> **Given instruction A**
According to the passage on London sights, in what year did Queen Victoria move to Buckingham Palace?
> **Given instruction B**
In one to three sentences, explain what the passage on London sights credits with raising the number of West End show-watchers to more than 13 million a year.
> **Given instruction C**
Write the next part of the passage on London sights, picking up after its final sentence.

Equally as renowned as New York’s Broadway Theater District, London’s West End is widely acclaimed for its award-winning theater productions and vast variety of shows and musicals. Seeing a ‘West End Show’ is a popular pastime for tourists and locals alike, with regular performances of a number of world renowned titles like Andrew Lloyd Webber’s Cats, The Phantom of the Opera, Les Miserables, Blood Brothers and many award-winning film actors from both England and the United States choosing to take to the West End stages. Recent hits like The Lion King, Mamma Mia! and We Will Rock You, have helped increase West End visitors to over 13 million annual show-watchers.
Kensington Palace has been a royal residence since King William III and Mary II renovated the existing house and moved there in 1689. Princesses continue to live there today, the most famous of recent times being Princess Diana. Queen Victoria was born and lived here until she ascended the throne and moved to Buckingham Palace in 1837.

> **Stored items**
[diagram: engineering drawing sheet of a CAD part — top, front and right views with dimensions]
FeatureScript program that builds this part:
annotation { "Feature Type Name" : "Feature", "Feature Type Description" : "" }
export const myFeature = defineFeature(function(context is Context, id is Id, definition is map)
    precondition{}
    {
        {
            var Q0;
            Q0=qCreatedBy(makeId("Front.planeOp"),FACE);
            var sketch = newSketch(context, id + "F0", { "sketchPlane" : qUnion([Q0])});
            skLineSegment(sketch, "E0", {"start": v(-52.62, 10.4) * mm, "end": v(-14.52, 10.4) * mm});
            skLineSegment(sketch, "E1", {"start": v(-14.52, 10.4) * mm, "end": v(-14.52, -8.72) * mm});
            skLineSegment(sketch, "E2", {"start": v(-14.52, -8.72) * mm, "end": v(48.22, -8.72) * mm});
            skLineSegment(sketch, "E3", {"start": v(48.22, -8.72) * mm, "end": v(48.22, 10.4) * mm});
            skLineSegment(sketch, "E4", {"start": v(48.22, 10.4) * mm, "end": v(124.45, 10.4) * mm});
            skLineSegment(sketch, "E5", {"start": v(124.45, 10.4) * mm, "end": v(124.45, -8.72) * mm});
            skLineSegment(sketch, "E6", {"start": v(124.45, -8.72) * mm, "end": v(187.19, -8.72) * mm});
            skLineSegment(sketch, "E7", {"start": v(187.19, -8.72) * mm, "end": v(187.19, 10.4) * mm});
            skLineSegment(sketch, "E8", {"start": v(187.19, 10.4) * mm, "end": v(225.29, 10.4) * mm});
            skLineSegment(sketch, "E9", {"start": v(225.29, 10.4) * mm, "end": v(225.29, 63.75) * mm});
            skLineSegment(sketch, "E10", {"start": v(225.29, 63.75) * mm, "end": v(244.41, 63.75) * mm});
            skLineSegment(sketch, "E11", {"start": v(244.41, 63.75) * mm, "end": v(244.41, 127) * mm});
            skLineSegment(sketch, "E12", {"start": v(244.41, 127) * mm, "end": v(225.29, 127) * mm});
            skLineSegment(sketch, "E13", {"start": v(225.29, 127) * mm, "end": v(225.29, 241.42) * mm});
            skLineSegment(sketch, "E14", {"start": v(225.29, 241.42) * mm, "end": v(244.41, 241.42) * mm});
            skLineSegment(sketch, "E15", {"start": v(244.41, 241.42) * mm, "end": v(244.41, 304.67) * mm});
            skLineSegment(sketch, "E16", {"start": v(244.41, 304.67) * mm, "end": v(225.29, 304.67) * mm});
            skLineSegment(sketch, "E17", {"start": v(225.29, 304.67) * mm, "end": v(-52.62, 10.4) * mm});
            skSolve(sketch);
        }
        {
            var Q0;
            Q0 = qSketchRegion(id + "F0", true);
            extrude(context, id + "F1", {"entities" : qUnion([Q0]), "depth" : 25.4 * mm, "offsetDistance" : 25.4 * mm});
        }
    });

> **Output A**
1837

> **Output B**
Recent hits such as The Lion King, Mamma Mia! and We Will Rock You have helped increase West End visitors to over 13 million annual show-watchers.

> **Output C**
Things to see in palace include Queen Victoria's bedroom, the imposing King's Staircase, the art in the King's Gallery, and the tranquil Sunken Garden. Also interesting is the Royal Dress Collection, including some of Princess Diana's famous frocks.
Kings Cross was named after a monument for King George IV but the area was settled much, much earlier. St Pancras old church originated in 4BC. These days it's most famous for its train station: Kings Cross/St Pancras. From here trains go all over England, including to Hogwarts if you can find Harry Potter's Platform 9 3/4. It's also home to Eurostar, which whisks you to Paris and Brussels.
The surrounding area is slowly edging its way out of being one of the seediest parts of London. The magnificent St Pancras building is coming back to life as a posh hotel, the British Library is just down the road, and of course, the station redevelopment is full of shops and restaurants.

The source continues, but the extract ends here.